Food security has been a major concern in India still today. Evaluate how far successive governments have progressed in dealing with such humongous problem. Also Suggest measures for improvement. (200 words)
Refer – The Hindu
Enrich the answer from other sources, if the question demands.
IAS Parliament 6 years
KEY POINTS
· Our current understanding of food security includes four dimensions
1. Availability
2. Access
3. Utilisation
4. Stability
· The years post-Independence were turbulent for India. Food shortage was rampant.
· Hunger was thought to be a function of inadequate food production which resulted in Green Revolution to boost food production.
· It was realised later that India’s focus on increasing food supplies was falling short of actually ameliorating hunger.
· In spite of ample quantities of grain, and a variety of government efforts such as the Public Distribution System, people were dying of starvation because they were unable to physically or financially (or both) reach this food.
· This focus on access culminated in India in a 2001 case, in which the Supreme Court evolved a right to food and read it into the right to life provisions of the Constitution.
· Following that, a host of court orders and directions ultimately resulted in the 2013 National Food Security Act (NFSA).
NFSA
· However, the NFSA suffers from serious lacunae in its drafting, which severely undermine its stated objective of giving legal form to the right to food in India.
· The NFSA surprisingly does not guarantee a universal right to food. Instead, it limits the right to food to those identified on the basis of certain criteria.
· It then goes on to further restrict the right to 75% of the Indian population.
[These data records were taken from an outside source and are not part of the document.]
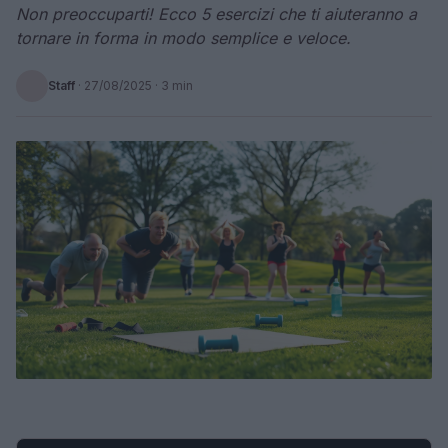
Non preoccuparti! Ecco 5 esercizi che ti aiuteranno a
tornare in forma in modo semplice e veloce.
Staff
·
27/08/2025
· 3 min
· It also specifies that a claim under the Act would not be available in times of “war, flood, drought, fire, cyclone or earthquake”.
· Given that a right to food becomes most valuable in exactly these circumstances, it is questionable whether the Act is effective in guaranteeing the right that it is meant to.
· Given that the NFSA predominantly mentions just rice and wheat, and that too for only some citizens, this has worrying implications.
· Finally, while the NFSA addresses issues of access, availability and, even tangentially, utilisation, it is largely silent on the issue of stability of food supplies.
Way Ahead
· Thus, there is a need to frame a “third generation” food security law and recognise issues including increasing natural disasters and climate adaptation.
· Such a framework would robustly address the challenges facing the country’s food security across all four dimensions and make a coordinated effort to resolve them.